_TASK DESCRIPTION:_ Copy each of the records below verbatim, line by line.

_RECORDS TO USE:_
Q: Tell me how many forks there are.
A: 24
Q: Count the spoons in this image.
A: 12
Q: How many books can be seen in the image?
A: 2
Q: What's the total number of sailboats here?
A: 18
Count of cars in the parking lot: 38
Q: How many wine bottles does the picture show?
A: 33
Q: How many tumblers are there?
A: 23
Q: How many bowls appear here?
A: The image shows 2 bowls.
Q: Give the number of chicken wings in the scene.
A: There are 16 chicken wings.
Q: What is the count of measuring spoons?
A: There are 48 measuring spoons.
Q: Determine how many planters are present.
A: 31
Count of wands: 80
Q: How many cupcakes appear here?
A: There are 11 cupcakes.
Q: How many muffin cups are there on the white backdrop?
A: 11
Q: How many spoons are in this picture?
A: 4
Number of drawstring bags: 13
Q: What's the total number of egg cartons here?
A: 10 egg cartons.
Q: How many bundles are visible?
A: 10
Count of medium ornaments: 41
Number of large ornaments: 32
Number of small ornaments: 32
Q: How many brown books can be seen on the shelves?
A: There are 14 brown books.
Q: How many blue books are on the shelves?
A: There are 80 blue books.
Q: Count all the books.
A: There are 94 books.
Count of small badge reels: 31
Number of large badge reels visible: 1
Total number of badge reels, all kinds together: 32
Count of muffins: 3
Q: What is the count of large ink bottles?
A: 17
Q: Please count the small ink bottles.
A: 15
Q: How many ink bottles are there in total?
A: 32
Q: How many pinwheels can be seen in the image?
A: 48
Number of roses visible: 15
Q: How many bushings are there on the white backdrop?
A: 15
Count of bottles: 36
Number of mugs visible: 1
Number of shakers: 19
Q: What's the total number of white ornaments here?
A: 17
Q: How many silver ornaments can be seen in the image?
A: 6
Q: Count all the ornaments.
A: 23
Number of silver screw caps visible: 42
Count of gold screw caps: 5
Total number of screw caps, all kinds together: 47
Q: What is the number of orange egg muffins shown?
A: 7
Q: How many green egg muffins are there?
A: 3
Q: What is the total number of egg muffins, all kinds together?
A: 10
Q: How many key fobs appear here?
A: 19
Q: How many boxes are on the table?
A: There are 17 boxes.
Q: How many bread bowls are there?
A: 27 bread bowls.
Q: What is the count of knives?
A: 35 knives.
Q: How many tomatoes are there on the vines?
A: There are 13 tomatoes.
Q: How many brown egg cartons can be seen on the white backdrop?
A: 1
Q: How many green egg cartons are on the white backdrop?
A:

_EXERCISE SOLUTION:_
Q: Tell me how many forks there are.
A: 24
Q: Count the spoons in this image.
A: 12
Q: How many books can be seen in the image?
A: 2
Q: What's the total number of sailboats here?
A: 18
Count of cars in the parking lot: 38
Q: How many wine bottles does the picture show?
A: 33
Q: How many tumblers are there?
A: 23
Q: How many bowls appear here?
A: The image shows 2 bowls.
Q: Give the number of chicken wings in the scene.
A: There are 16 chicken wings.
Q: What is the count of measuring spoons?
A: There are 48 measuring spoons.
Q: Determine how many planters are present.
A: 31
Count of wands: 80
Q: How many cupcakes appear here?
A: There are 11 cupcakes.
Q: How many muffin cups are there on the white backdrop?
A: 11
Q: How many spoons are in this picture?
A: 4
Number of drawstring bags: 13
Q: What's the total number of egg cartons here?
A: 10 egg cartons.
Q: How many bundles are visible?
A: 10
Count of medium ornaments: 41
Number of large ornaments: 32
Number of small ornaments: 32
Q: How many brown books can be seen on the shelves?
A: There are 14 brown books.
Q: How many blue books are on the shelves?
A: There are 80 blue books.
Q: Count all the books.
A: There are 94 books.
Count of small badge reels: 31
Number of large badge reels visible: 1
Total number of badge reels, all kinds together: 32
Count of muffins: 3
Q: What is the count of large ink bottles?
A: 17
Q: Please count the small ink bottles.
A: 15
Q: How many ink bottles are there in total?
A: 32
Q: How many pinwheels can be seen in the image?
A: 48
Number of roses visible: 15
Q: How many bushings are there on the white backdrop?
A: 15
Count of bottles: 36
Number of mugs visible: 1
Number of shakers: 19
Q: What's the total number of white ornaments here?
A: 17
Q: How many silver ornaments can be seen in the image?
A: 6
Q: Count all the ornaments.
A: 23
Number of silver screw caps visible: 42
Count of gold screw caps: 5
Total number of screw caps, all kinds together: 47
Q: What is the number of orange egg muffins shown?
A: 7
Q: How many green egg muffins are there?
A: 3
Q: What is the total number of egg muffins, all kinds together?
A: 10
Q: How many key fobs appear here?
A: 19
Q: How many boxes are on the table?
A: There are 17 boxes.
Q: How many bread bowls are there?
A: 27 bread bowls.
Q: What is the count of knives?
A: 35 knives.
Q: How many tomatoes are there on the vines?
A: There are 13 tomatoes.
Q: How many brown egg cartons can be seen on the white backdrop?
A: 1
Q: How many green egg cartons are on the white backdrop?
A:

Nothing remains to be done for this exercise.